The Associated Press reported last year that the state law resulted in a 44 percent drop in turnovers in the counties for which data was available. Exact numbers for Los Angeles do not appear to be available.

Steinle was killed July 1, shot in an act apparent random violence. The suspect in the case is an illegal immigrant with seven felony convictions. The case has drawn national attention and become a cause celebre among critics of open-door immigration policies.

Los Angeles is one of 276 state and local jurisdictions nationally that have policies of non-compliance regarding ICE detainers. The jurisdictions are known as "sanctuary cities."

Cities and counties that have "sanctuary" policies against turning over illegal immigrants to federal authorities released more than 8,145 aliens sought by Immigration and Customs Enforcement during the first eight months of 2014, according to Department of Homeland Security data. A little more than a third — 2,984 — had previously been charged or convicted of a felony.

Almost one-quarter of those released — 1,867 illegal immigrants — were subsequently arrested on other criminal charges during the same eight-month period. Just 40 percent of those re-arrested were arrested or deported by federal authorities. The remaining 60 percent remain at large.

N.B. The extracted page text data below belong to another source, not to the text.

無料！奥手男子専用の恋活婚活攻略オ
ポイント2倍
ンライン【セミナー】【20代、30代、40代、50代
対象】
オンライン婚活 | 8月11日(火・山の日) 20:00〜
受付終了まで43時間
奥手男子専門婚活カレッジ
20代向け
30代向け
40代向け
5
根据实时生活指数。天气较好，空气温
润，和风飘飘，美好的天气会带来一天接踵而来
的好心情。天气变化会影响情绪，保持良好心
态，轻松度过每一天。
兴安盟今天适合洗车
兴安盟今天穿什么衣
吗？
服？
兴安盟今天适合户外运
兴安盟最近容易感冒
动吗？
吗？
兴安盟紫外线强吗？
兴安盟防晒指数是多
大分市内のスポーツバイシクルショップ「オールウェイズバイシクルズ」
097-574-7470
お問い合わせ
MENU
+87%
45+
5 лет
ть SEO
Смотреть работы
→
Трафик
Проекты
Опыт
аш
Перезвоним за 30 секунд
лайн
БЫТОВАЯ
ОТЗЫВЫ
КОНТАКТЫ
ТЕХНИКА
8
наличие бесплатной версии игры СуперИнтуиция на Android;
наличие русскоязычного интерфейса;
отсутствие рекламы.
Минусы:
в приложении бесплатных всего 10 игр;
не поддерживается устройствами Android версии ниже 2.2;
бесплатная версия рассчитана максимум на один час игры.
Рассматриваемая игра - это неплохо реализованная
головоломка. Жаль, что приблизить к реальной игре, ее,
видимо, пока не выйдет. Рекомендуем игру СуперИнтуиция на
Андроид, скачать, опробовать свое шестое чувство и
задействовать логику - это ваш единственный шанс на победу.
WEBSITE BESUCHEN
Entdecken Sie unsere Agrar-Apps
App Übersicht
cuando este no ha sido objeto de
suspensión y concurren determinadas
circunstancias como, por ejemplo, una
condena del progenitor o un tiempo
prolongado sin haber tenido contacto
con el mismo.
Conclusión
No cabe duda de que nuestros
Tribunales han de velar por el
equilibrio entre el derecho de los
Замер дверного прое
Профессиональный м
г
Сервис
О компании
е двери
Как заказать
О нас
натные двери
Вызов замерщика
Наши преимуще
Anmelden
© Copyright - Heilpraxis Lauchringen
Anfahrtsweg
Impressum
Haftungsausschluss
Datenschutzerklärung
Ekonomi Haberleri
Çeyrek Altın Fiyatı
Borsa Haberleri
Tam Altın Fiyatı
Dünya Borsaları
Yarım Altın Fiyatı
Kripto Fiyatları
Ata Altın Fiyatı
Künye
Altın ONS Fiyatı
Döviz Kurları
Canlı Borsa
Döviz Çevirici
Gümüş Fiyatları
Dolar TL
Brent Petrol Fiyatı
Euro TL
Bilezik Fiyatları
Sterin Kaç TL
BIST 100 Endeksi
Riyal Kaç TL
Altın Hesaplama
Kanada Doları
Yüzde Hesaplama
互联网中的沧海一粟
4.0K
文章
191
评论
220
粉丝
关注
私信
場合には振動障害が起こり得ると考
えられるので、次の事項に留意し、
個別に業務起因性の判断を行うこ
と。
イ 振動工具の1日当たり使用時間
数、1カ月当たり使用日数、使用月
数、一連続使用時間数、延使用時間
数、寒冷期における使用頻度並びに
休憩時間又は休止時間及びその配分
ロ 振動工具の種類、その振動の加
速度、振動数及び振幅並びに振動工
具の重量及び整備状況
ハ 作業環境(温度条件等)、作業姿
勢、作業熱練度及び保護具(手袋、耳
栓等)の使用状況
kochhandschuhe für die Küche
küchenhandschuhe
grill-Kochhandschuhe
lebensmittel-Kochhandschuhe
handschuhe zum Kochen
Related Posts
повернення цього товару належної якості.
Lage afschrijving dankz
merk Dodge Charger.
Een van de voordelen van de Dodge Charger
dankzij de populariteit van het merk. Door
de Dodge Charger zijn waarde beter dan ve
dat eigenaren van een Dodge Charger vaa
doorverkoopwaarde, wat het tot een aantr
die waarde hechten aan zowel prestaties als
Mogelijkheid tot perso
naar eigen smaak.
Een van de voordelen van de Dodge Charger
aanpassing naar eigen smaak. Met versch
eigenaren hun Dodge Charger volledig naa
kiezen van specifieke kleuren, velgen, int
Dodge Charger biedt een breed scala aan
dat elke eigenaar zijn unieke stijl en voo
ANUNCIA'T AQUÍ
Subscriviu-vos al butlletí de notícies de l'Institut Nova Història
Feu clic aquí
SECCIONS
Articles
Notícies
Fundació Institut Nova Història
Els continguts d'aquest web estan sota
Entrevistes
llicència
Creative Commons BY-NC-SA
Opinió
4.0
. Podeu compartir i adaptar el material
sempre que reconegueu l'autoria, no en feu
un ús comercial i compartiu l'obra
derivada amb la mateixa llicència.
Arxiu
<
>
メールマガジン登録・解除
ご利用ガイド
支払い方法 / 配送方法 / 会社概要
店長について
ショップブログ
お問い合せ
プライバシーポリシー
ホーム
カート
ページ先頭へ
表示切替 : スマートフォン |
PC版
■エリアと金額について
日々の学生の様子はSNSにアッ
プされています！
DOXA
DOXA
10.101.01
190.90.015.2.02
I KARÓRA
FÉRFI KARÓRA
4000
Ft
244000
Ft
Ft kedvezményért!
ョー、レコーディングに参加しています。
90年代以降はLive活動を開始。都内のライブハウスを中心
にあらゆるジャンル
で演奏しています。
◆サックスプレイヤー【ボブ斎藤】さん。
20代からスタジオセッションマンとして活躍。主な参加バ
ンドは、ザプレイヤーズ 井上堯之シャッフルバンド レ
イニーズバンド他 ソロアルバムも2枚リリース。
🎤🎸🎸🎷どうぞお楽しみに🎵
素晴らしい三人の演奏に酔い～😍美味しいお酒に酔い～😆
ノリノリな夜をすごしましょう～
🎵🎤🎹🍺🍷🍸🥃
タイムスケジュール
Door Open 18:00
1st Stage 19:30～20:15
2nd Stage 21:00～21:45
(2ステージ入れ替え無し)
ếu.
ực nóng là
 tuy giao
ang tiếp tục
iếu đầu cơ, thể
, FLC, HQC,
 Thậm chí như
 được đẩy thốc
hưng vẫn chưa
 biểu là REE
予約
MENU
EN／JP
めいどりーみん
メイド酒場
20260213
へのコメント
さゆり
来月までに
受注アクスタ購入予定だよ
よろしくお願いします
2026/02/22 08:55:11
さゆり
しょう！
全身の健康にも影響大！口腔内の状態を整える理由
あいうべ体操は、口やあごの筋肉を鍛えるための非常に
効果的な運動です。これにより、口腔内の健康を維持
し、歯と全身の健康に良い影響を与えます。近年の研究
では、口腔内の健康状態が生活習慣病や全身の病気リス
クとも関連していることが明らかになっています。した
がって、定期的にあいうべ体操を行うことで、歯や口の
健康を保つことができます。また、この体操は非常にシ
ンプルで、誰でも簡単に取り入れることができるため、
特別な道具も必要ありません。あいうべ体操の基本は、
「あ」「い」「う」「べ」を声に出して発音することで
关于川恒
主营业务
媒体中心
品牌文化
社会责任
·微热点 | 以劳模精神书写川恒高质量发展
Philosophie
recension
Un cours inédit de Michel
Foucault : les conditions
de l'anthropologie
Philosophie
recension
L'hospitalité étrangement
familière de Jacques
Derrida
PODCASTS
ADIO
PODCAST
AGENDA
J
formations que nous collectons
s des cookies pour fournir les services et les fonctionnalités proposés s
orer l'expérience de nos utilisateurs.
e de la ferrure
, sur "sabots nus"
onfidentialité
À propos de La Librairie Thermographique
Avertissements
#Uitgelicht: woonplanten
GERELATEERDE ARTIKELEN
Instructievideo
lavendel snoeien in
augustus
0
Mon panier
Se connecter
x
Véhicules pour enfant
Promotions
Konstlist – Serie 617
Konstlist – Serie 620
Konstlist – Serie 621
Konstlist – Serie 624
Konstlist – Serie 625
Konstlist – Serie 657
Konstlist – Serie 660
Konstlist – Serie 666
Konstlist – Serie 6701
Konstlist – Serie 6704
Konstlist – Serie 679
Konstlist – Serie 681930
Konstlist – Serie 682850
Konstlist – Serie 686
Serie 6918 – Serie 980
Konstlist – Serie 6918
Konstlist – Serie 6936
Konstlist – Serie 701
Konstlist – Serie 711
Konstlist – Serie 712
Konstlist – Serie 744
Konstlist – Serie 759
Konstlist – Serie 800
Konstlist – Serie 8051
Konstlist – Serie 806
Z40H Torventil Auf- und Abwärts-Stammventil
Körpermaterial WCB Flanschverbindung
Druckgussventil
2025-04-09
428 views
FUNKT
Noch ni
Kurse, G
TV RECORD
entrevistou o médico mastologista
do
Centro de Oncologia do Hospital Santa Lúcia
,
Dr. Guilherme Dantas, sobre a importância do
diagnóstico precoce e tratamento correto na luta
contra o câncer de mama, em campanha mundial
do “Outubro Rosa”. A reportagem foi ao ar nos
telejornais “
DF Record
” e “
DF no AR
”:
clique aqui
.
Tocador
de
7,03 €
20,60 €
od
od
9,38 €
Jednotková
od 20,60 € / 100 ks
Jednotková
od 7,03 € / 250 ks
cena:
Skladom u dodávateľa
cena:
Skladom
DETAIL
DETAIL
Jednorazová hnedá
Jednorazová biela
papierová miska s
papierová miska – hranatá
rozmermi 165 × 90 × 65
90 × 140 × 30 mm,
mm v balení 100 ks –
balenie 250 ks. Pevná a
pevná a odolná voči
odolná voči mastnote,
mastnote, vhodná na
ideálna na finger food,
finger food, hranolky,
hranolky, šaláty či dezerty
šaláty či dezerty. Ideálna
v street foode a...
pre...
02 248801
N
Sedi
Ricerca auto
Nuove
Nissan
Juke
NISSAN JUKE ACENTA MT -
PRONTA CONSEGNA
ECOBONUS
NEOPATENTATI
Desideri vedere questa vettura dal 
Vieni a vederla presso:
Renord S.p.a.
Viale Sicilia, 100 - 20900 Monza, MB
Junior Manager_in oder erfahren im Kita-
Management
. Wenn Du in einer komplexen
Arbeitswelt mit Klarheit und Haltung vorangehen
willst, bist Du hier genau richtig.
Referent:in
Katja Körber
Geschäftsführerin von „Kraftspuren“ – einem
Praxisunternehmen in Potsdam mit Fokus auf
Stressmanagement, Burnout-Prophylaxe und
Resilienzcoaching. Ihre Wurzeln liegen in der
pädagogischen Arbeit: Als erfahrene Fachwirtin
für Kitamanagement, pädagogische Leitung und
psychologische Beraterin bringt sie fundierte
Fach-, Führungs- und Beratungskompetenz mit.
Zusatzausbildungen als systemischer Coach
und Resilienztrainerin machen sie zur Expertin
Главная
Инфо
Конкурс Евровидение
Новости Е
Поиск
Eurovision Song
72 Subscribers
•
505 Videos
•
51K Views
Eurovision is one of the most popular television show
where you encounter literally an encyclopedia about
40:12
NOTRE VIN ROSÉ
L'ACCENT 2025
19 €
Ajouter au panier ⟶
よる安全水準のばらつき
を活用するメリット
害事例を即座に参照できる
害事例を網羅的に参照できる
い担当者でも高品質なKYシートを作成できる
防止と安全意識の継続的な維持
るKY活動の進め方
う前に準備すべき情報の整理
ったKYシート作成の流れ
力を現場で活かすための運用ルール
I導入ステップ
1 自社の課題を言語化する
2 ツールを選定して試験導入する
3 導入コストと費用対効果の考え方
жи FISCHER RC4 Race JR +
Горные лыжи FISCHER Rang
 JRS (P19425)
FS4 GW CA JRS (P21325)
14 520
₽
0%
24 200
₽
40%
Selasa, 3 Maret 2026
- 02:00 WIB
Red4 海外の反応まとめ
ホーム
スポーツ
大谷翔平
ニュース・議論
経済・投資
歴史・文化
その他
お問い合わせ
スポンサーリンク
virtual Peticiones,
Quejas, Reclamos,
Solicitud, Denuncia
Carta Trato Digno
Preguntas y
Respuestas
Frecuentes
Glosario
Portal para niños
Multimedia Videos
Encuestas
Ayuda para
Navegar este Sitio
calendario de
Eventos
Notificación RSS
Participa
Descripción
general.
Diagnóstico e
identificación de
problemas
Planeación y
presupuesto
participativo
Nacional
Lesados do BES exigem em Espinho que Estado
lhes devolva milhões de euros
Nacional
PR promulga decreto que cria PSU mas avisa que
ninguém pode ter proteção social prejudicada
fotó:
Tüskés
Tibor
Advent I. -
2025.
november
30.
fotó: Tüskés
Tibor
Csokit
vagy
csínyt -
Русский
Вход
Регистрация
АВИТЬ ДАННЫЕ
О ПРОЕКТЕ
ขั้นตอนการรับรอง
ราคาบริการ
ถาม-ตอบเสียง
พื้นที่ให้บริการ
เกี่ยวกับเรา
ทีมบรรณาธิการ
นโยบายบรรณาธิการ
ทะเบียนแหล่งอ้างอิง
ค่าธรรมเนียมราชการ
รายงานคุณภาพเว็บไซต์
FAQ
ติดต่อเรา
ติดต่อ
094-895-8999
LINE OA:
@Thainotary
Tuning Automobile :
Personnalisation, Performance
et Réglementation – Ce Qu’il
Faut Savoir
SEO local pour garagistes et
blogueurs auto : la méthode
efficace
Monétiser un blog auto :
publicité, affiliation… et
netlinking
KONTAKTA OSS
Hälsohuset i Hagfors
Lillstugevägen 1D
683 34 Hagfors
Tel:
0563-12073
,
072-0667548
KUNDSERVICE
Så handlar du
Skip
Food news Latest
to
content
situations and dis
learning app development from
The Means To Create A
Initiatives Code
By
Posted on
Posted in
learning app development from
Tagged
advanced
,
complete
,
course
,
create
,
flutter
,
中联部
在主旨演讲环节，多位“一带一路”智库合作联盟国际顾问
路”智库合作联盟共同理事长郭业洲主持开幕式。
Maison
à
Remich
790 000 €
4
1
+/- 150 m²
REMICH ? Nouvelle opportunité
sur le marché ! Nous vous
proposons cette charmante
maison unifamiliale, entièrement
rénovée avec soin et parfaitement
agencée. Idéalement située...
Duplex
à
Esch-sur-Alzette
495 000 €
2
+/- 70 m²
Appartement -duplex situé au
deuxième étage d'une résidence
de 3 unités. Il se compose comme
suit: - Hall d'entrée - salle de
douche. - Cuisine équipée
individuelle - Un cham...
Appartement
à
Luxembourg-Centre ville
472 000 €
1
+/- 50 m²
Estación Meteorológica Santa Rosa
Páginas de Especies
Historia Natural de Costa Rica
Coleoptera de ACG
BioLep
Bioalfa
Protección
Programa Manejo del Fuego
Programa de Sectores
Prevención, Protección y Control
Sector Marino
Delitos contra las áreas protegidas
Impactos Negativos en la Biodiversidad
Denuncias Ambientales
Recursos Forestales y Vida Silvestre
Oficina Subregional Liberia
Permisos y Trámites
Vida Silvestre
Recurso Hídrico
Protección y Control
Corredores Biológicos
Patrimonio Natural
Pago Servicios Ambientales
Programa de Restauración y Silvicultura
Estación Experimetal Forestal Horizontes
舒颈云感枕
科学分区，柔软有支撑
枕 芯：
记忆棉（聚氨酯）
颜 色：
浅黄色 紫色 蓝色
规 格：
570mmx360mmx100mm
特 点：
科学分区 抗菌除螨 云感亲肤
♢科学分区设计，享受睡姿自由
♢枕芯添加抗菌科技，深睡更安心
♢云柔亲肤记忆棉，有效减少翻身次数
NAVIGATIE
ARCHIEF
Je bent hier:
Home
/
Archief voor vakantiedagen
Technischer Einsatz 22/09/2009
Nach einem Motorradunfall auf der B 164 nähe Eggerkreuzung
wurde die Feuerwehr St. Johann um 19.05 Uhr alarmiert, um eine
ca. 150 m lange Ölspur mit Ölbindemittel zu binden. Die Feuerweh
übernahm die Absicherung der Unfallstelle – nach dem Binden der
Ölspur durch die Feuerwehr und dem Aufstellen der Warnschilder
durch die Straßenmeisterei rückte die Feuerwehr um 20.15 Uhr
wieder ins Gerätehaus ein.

The Center for Immigration Studies, a think tank that favors immigration restriction, obtained the data through a Freedom of Information Act request. Between the beginning of last year and the end of August, ICE had a total of 8,811 refusals, the data shows. In some cases, the same immigrant was the beneficiary of multiple rejections. The five jurisdictions that had the most refusals included Florida's Miami-Dade County and four counties in California: Los Angeles, Alameda, Santa Clara and San Diego.

Garcetti also criticized the use of the term "sanctuary city," arguing it was originally used to refer to places that refused to allow the deportation of political refugees, not ordinary foreign citizens. "The term has really morphed," he said.